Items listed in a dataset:
────────────────────────────────────────

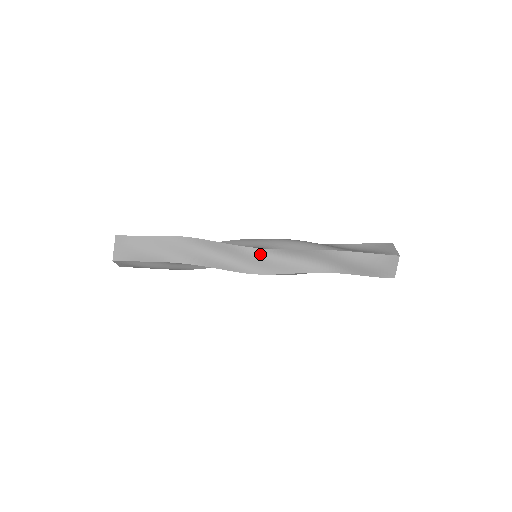
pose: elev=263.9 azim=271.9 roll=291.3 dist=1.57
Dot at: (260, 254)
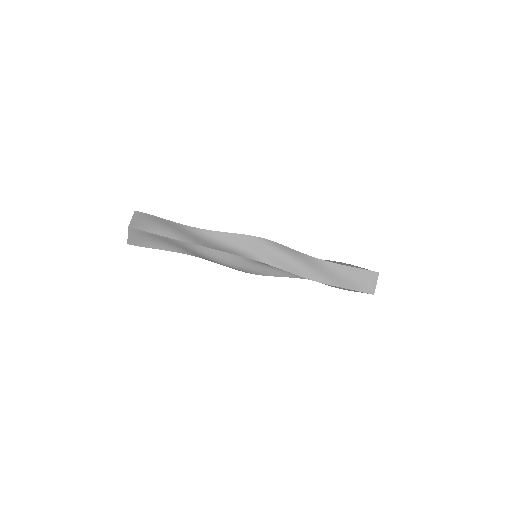
Dot at: (259, 263)
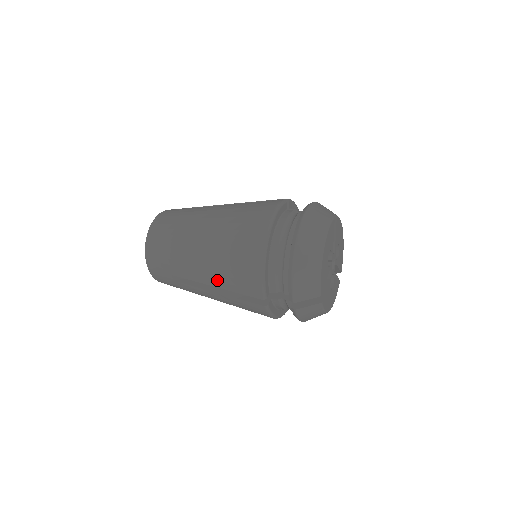
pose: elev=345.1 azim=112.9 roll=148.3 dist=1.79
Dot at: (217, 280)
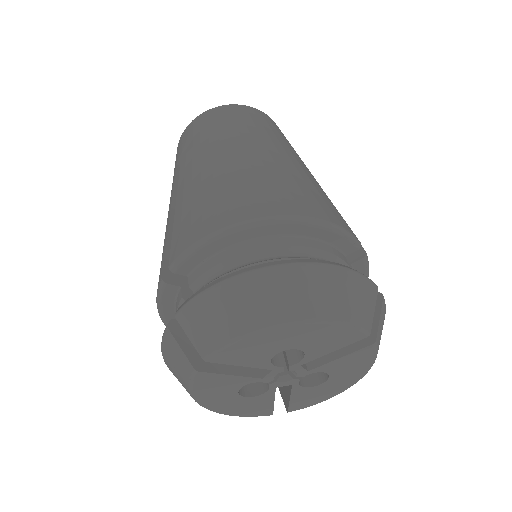
Dot at: (185, 196)
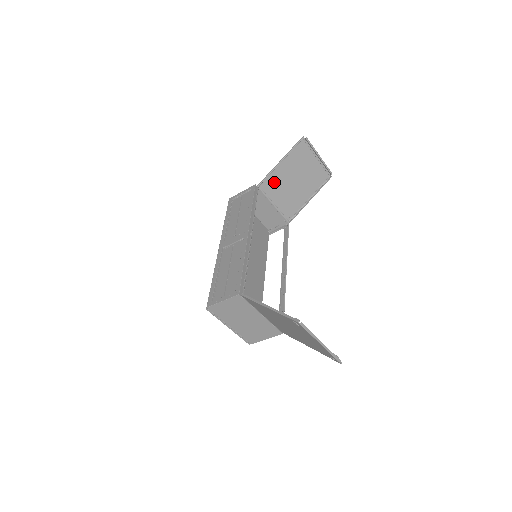
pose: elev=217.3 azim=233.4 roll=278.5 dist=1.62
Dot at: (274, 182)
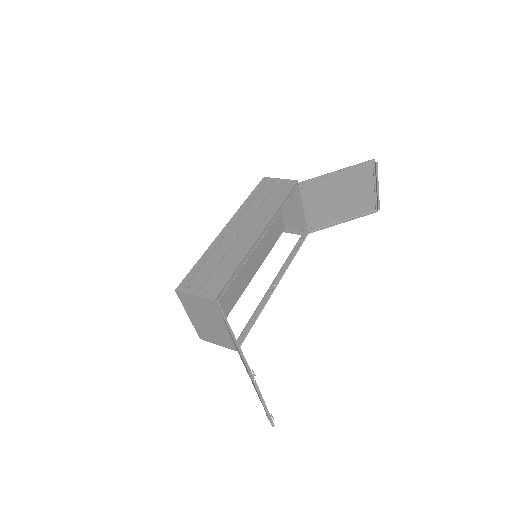
Dot at: (318, 188)
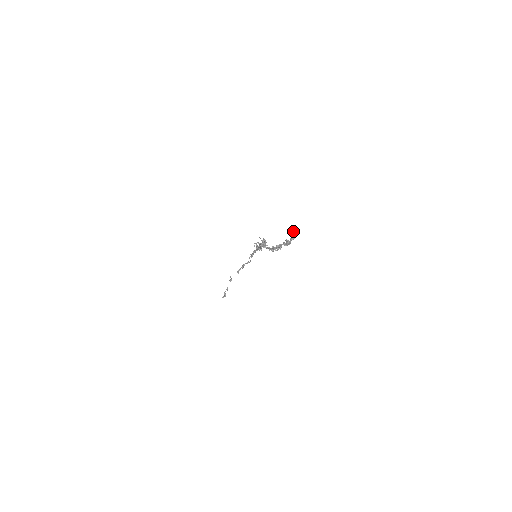
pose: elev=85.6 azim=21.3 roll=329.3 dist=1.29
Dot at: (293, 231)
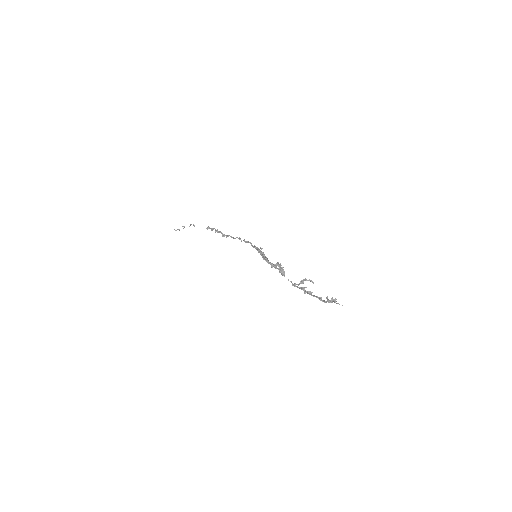
Dot at: (334, 300)
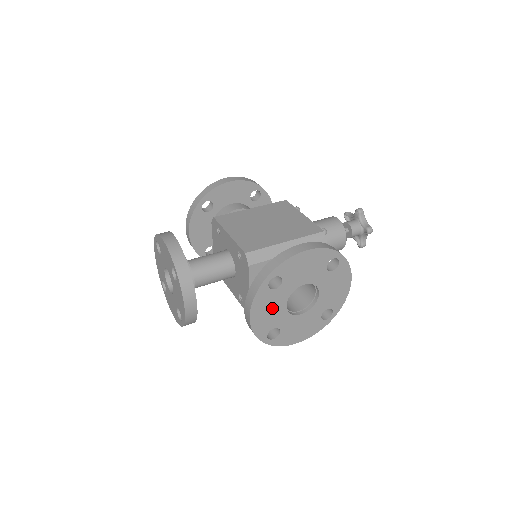
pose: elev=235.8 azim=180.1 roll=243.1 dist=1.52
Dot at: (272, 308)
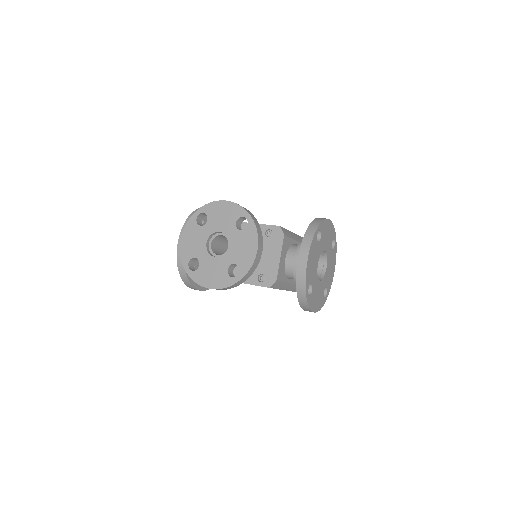
Dot at: (314, 260)
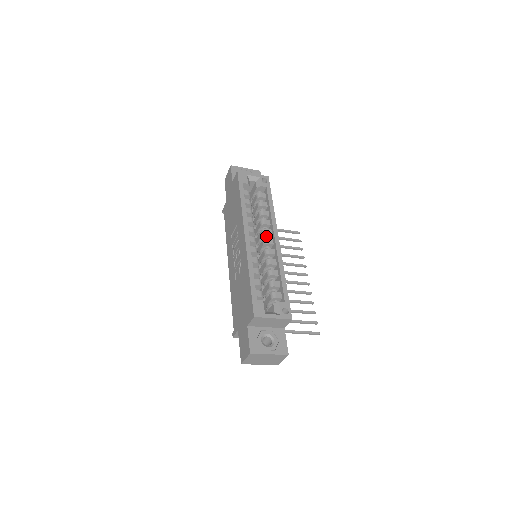
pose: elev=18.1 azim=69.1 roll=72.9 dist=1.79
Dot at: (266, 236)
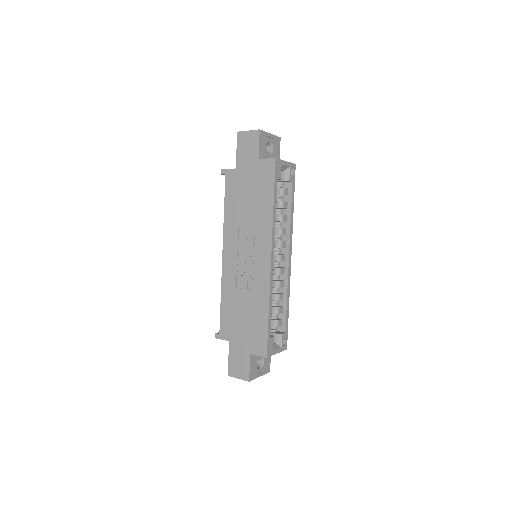
Dot at: occluded
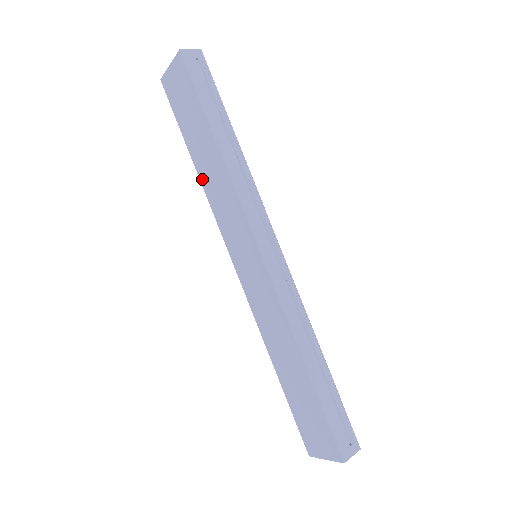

────────────────────────────────────────

Write out every one of the lines above word for word, with the pictures omitted.

Answer to this exercise:
pose: elev=263.9 azim=271.9 roll=291.3 dist=1.57
Dot at: (260, 254)
Dot at: (259, 263)
pose: elev=345.1 azim=112.9 roll=148.3 dist=1.79
Dot at: (217, 280)
Dot at: (185, 196)
pose: elev=217.3 azim=233.4 roll=278.5 dist=1.62
Dot at: (274, 182)
Dot at: (318, 188)
pose: elev=85.6 azim=21.3 roll=329.3 dist=1.29
Dot at: (293, 231)
Dot at: (334, 300)
pose: elev=235.8 azim=180.1 roll=243.1 dist=1.52
Dot at: (272, 308)
Dot at: (314, 260)
pose: elev=18.1 azim=69.1 roll=72.9 dist=1.79
Dot at: (266, 236)
Dot at: occluded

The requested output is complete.